数据库版本是11.2.0.4，11g有些新特性值得关注，比如Adaptive Log File Sync，即自适应Log File Sync，有可能是导致log file sync的原因，根据MOS以及一些牛人案例，相关文章的描述，同时也是周五小y了解现象，第一时间的反应，什么是自适应Log File Sync？

首先我们看下，Log File Sync有什么可以适应。

为了确认commit操作完成与否，LGWR和前台进程需要通信，两种方法，

1. Post/wait 这是之前Oracle版本中传统的方法。LGWR写完log buffer的改变向量，就会立刻通知等待commit的进程。优点就是log file sync等待时间很短，相对来说，12c之前由于只有1个LGWR进程，因此LGWR进程负载可能比较重。 2. Polling 使用这种方法，LGWR完成写入，会进入休眠环节，timeout之后才会查看log buffer是否写入。换句话说，LGWR不单独通知每个等待commit的进程，一定意义上解放了LGWR高负载，随之带来的是log file sync时间变久。
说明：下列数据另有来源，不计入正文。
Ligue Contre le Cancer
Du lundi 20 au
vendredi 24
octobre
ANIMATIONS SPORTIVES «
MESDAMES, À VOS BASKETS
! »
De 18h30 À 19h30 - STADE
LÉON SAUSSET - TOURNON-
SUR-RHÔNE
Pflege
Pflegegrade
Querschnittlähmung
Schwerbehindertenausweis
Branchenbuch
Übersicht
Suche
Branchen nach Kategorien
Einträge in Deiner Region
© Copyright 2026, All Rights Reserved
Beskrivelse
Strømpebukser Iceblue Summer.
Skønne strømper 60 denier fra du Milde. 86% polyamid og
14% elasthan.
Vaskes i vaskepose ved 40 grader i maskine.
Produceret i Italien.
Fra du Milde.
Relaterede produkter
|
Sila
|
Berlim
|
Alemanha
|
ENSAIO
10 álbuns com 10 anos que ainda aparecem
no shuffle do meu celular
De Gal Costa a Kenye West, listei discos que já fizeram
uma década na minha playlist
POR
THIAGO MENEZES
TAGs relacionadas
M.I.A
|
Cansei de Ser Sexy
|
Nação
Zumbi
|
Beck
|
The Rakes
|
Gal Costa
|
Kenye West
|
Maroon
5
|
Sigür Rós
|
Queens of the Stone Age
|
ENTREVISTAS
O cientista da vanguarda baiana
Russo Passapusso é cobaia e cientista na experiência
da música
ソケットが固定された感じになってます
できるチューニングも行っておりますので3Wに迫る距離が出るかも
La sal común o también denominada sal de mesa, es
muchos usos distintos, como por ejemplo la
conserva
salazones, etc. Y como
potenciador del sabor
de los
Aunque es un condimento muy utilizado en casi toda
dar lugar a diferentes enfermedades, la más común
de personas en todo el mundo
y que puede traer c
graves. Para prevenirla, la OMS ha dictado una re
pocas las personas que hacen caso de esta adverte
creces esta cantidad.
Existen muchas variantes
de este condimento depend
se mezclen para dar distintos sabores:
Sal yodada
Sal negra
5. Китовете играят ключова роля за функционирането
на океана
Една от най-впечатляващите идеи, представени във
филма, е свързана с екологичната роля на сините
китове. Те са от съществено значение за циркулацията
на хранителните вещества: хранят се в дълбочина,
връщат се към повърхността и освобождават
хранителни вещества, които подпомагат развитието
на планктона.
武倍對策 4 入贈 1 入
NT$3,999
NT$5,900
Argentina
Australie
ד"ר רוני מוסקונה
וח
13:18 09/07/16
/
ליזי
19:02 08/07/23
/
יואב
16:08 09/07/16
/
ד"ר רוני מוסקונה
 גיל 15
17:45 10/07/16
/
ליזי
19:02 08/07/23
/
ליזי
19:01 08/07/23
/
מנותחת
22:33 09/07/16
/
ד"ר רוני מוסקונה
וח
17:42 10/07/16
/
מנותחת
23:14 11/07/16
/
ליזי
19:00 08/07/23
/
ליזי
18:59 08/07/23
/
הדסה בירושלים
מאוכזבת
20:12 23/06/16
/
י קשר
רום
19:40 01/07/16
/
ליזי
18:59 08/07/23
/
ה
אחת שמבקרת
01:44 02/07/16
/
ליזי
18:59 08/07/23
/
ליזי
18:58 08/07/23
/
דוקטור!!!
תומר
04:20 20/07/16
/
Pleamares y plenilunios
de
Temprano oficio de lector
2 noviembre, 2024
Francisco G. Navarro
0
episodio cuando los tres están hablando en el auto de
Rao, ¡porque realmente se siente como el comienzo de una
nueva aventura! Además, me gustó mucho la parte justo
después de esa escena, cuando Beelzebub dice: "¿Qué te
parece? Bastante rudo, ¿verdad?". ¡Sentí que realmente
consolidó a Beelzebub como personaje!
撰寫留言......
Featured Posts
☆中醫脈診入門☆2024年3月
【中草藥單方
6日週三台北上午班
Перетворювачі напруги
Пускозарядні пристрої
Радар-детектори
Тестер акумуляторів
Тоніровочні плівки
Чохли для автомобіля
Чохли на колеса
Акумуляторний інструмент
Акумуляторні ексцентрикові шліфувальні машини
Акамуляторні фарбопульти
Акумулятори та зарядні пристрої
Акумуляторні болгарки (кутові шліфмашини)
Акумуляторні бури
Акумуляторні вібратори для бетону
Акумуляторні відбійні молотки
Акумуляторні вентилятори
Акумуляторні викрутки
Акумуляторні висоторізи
Oracle会根据一些内部的算法，评估post/wait方法效率高，还是polling方法效率高，在高系统负载下，polling可能效率更高，因为post/wait模式下每次刷新磁盘，均需要和前台进程通信。如果系统负载低，post/wait方式效率会高些，相比polling会有更高的响应时间。Oracle依赖于内部统计数据，决定究竟使用何种方法。因为每次post/wait和polling之间的切换，会有些负载产生，因此需要机制，保证这种切换，不要过于频繁。
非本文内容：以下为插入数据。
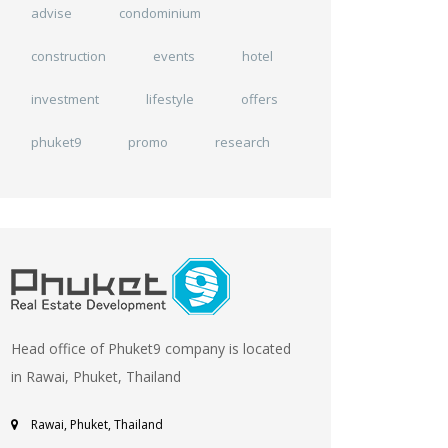
advise
condominium
construction
events
hotel
investment
lifestyle
offers
phuket9
promo
research
Head office of Phuket9 company is located
in Rawai, Phuket, Thailand
Rawai, Phuket, Thailand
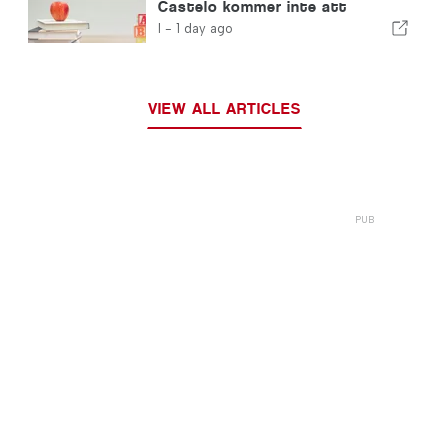
Castelo kommer inte att
stängas
I -
1 day ago
VIEW ALL ARTICLES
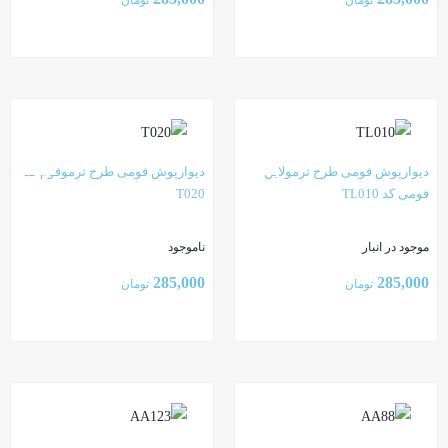
بستن
بستن
دیوارپوش فومی طرح ترمولاین
دیوارپوش فومی طرح ترموفوم کد
فومی کد TL010
T020
موجود در انبار
ناموجود
285,000
285,000
تومان
تومان
بستن
بستن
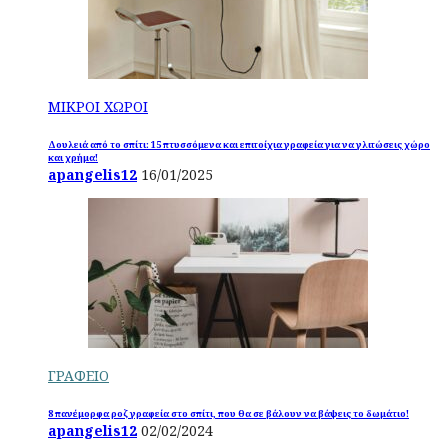
ΜΙΚΡΟΙ ΧΩΡΟΙ
Δουλειά από το σπίτι: 15 πτυσσόμενα και επιτοίχια γραφεία για να γλιτώσεις χώρο
και χρήμα!
apangelis12
16/01/2025
ΓΡΑΦΕΙΟ
8 πανέμορφα ροζ γραφεία στο σπίτι, που θα σε βάλουν να βάψεις το δωμάτιο!
apangelis12
02/02/2024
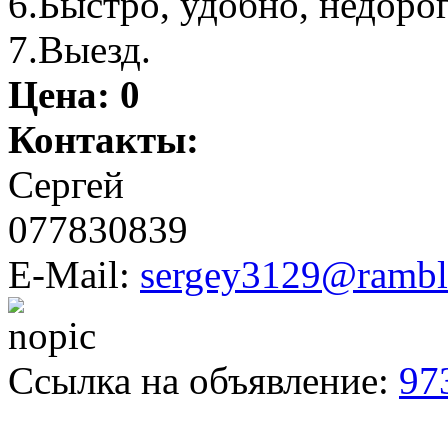
6.Быстро, удобно, недорог
7.Выезд.
Цена:
0
Контакты:
Сергей
077830839
E-Mail:
sergey3129@ramble
Ссылка на объявление:
97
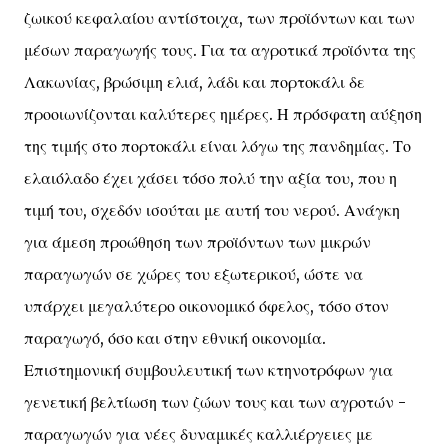
ζωικού κεφαλαίου αντίστοιχα, των προϊόντων και των
μέσων παραγωγής τους. Για τα αγροτικά προϊόντα της
Λακωνίας, βρώσιμη ελιά, λάδι και πορτοκάλι δε
προοιωνίζονται καλύτερες ημέρες. Η πρόσφατη αύξηση
της τιμής στο πορτοκάλι είναι λόγω της πανδημίας. Το
ελαιόλαδο έχει χάσει τόσο πολύ την αξία του, που η
τιμή του, σχεδόν ισούται με αυτή του νερού. Ανάγκη
για άμεση προώθηση των προϊόντων των μικρών
παραγωγών σε χώρες του εξωτερικού, ώστε να
υπάρχει μεγαλύτερο οικονομικό όφελος, τόσο στον
παραγωγό, όσο και στην εθνική οικονομία.
Επιστημονική συμβουλευτική των κτηνοτρόφων για
γενετική βελτίωση των ζώων τους και των αγροτών -
παραγωγών για νέες δυναμικές καλλιέργειες με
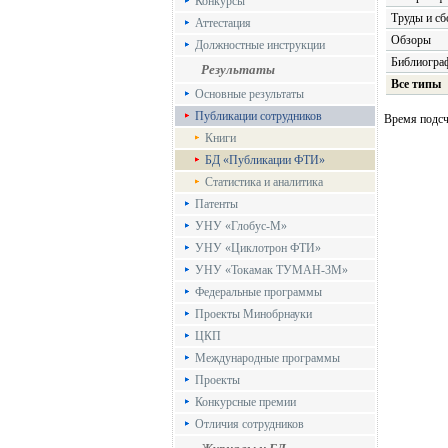
Конкурсы
Труды и сб
Аттестация
Обзоры
Должностные инструкции
Библиограф
Результаты
Все типы
Основные результаты
Публикации сотрудников
Время подсче
Книги
БД «Публикации ФТИ»
Статистика и аналитика
Патенты
УНУ «Глобус-М»
УНУ «Циклотрон ФТИ»
УНУ «Токамак ТУМАН-3М»
Федеральные программы
Проекты Минобрнауки
ЦКП
Международные программы
Проекты
Конкурсные премии
Отличия сотрудников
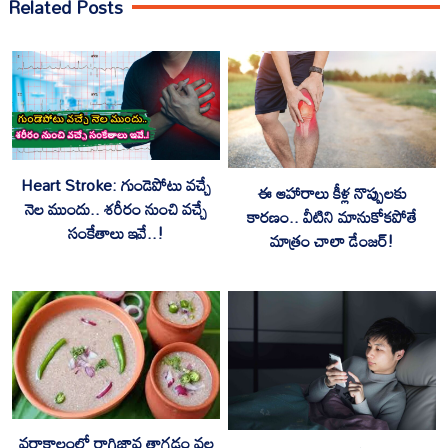
Related Posts
Heart Stroke: గుండెపోటు వచ్చే
ఈ ఆహారాలు కీళ్ల నొప్పులకు
నెల ముందు.. శరీరం నుంచి వచ్చే
కారణం.. వీటిని మానుకోకపోతే
సంకేతాలు ఇవే..!
మాత్రం చాలా డేంజర్!
వర్షాకాలంలో రాగిజావ తాగడం వల్ల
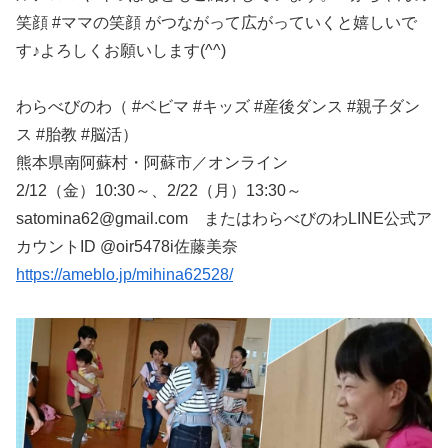
笑顔 #ママの笑顔 がつながって広がっていくと嬉しいで
す♪よろしくお願いします(^^)
わらべびのわ（ #ベビマ #キッズ #産後ダンス #親子ダン
ス #胎教 #脳活）
熊本県南阿蘇村・阿蘇市／オンライン
2/12（金）10:30～、2/22（月）13:30～
satomina62@gmail.com またはわらべびのわLINE公式ア
カウントID @oir5478i佐藤美奈
https://ameblo.jp/mihina62528/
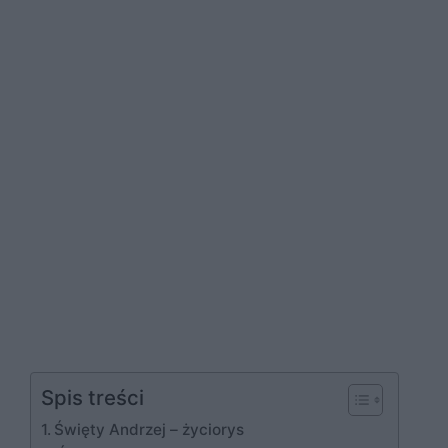
Spis treści
Święty Andrzej – życiorys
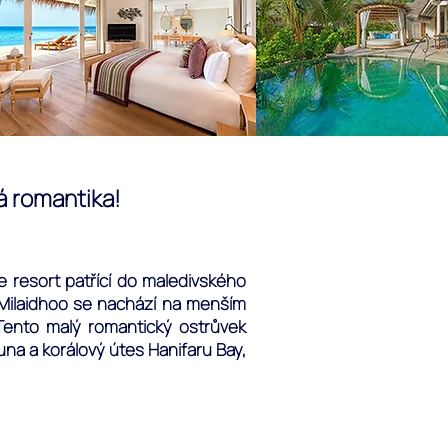
á romantika!
e resort patřící do maledivského
. Milaidhoo se nachází na menším
 Tento malý romantický ostrůvek
una a korálový útes Hanifaru Bay,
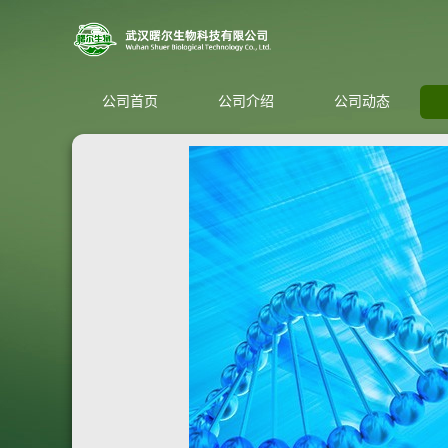
公司首页
公司介绍
公司动态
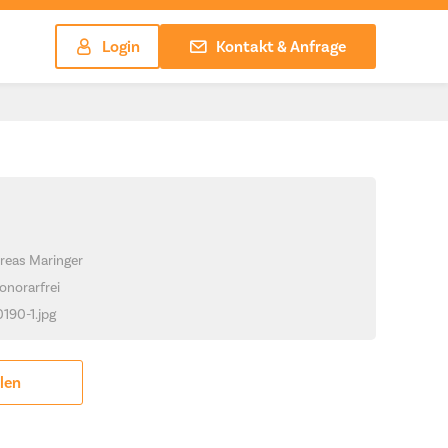
Login
Kontakt & Anfrage
reas Maringer
onorarfrei
0190-1.jpg
ilen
按照官方的解释，log file sync适应的就是post/wait和polling，这两种日志写入通知的机制。

但实际上，对于OLTP应用，polling机制有时是瓶颈，因为他会导致log file sync时间变久，对应的系统commit操作时间变久，影响系统吞吐量。这种现象和本案例相近，再看一些依据。

对于是否采用polling的机制，从v$sysstat视图可以看出统计数据，若结果为0，则表示未采用，若不为零，则表示采用了。

SQL> select name,value from v$sysstat where name in ('redo synch poll writes','redo synch polls');

AWR中也有这些统计数据，可以看出采样时间段，日志写入通知，采用了polling的机制，从数据看，非常频繁，

对于wait/post和polling每次切换，在LGWR的trace文件中均会记录，而且带有时间戳，如下就是切换为polling，

*** 2018-01-05 08:21:00.000 kcrfw_update_adaptive_sync_mode: post->poll long#=316 sync#=1719 sync=247657 poll=12382 rw=6191 rw+=13890 ack=0 min_sleep=10023 *** 2018-01-05 08:21:00.001 Log file sync switching to polling Current scheduling delay is 234 usec

如下则是切换为post/wait，

*** 2018-01-05 08:22:00.000 kcrfw_update_adaptive_sync_mode: poll->post current_sched_delay=0 switch_sched_delay=234 current_sync_count_delta=2275 switch_sync_count_delta=1719 *** 2018-01-05 08:22:00.000 Log file sync switching to post/wait Current approximate redo synch write rate is 758 per sec

对于本文案例，从trace中进行统计，发现log file sync出现明显的时间段，使用的就是polling机制，即使出现post/wait的记录，经过1分钟左右，就切换为了polling机制。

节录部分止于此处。